> [DOCUMENT TEXT]
= = =
ABSTRACT

… What need can there be to tell the history of CHARLES DICKENS? His life is a part—intimate, affectionate, vital—of the experience—we might almost say the consciousness of his generation. His thoughts, sympathies, aims, have become graciously and grandly intermingled with its thoughts, sympathies, and aims. He lived not only before our eyes, but in our very hearts. He not only had a place there, but a home—a home, too, which he continually occupied, and which his presence made too glad and happy for memory to lose or eloquence explain. And now he is dead, and the home is darkened, and there reigns solemn stillness, broken only by sobs of unavailing woe. The gladness is turned to grief, and all the household mourns. For CHARLES DICKENS was the dear friend of men and women and children, even as he was the strong warm friend of humanity. The creations of his genius were our companions, and by them he told us how rich he was in the knowledge of human nature, how genuine was his humour, how kindly and universal his sympathies, how patient and noble his art. Those creations have an actual life of their own. They, too, have warm breath and radiant vitality. They have been our sweet familiar companions—dear to our hearts themselves, and making their parent dearer for the elevated pleasures they have afforded us. The CHEERYBLE Brothers, LITTLE NELL, TOM PINCH, DORA, PEGGOTTY, PICKWICK, and a crowd of other most human creatures, the product of a most human genius, seem now to gather about the soul, stricken with the mystery of the death of our friend their father, as though they were sensible of the dark shadow and participated in the solemn lamentation. They are as animated and as actual as he ever was; and now he is as incorporeal as they ever were… CHARLES DICKENS—the power, the teacher, the good friend, the great creator of more than a hundred beings who cannot die—is not dead. In those living beings he lives. By them he continues, and will through uncounted generations continue to influence mankind, softening the asperities of caste and class, redeeming poverty from shame, givingtenderness to compassion, suffusing justice with mercy, gently making the pietist ashamed of his hypocrisies, and stimulating all to broader charities, to more genuine nobleness, and more genial dignity.
= = =
> [Stored data entries]
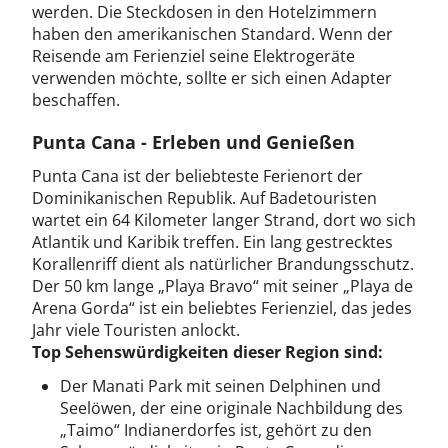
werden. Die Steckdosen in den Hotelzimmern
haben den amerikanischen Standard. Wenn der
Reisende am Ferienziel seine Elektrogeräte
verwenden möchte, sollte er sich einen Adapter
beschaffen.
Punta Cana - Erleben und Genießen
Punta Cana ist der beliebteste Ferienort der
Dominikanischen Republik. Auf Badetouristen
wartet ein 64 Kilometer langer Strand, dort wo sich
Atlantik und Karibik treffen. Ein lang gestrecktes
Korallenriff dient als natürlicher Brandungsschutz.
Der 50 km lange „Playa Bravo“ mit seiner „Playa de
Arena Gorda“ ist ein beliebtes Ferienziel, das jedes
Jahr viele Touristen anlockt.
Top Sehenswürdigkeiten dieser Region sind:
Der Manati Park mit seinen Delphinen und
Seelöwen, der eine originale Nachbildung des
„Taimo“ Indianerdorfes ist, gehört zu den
= = =
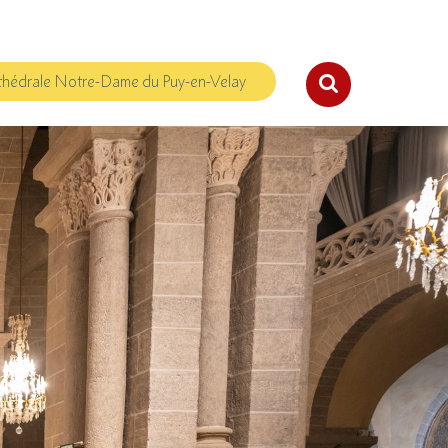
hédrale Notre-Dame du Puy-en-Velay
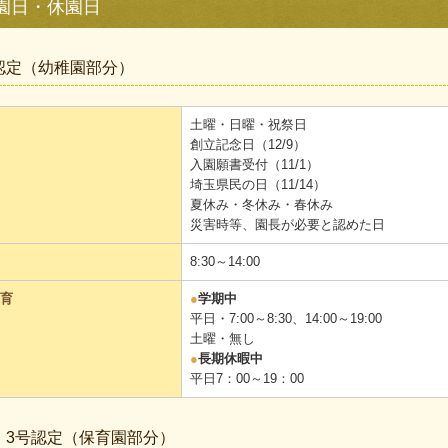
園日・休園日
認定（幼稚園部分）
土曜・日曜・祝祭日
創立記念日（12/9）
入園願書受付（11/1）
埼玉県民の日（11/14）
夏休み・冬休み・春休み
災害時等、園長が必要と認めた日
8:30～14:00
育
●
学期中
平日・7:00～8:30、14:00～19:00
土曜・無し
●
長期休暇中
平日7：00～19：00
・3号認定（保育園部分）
= = =
> [PROBLEM DESCRIPTION] Decide whether each statement agrees with the abstract about Charles Dickens: (a) it calls him the creator of more than a hundred beings who cannot die; (b) it says the home his presence made glad is now brightly lit; (c) it says he lived before our eyes but not in our hearts. Answer yes or no for each, and quote the words of the abstract that decide it. The records play no part in what is asked here.

> [ANSWER TO THE EXERCISE]
(a) Yes: "the great creator of more than a hundred beings who cannot die"
(b) No: "the home is darkened"
(c) No: "He lived not only before our eyes, but in our very hearts."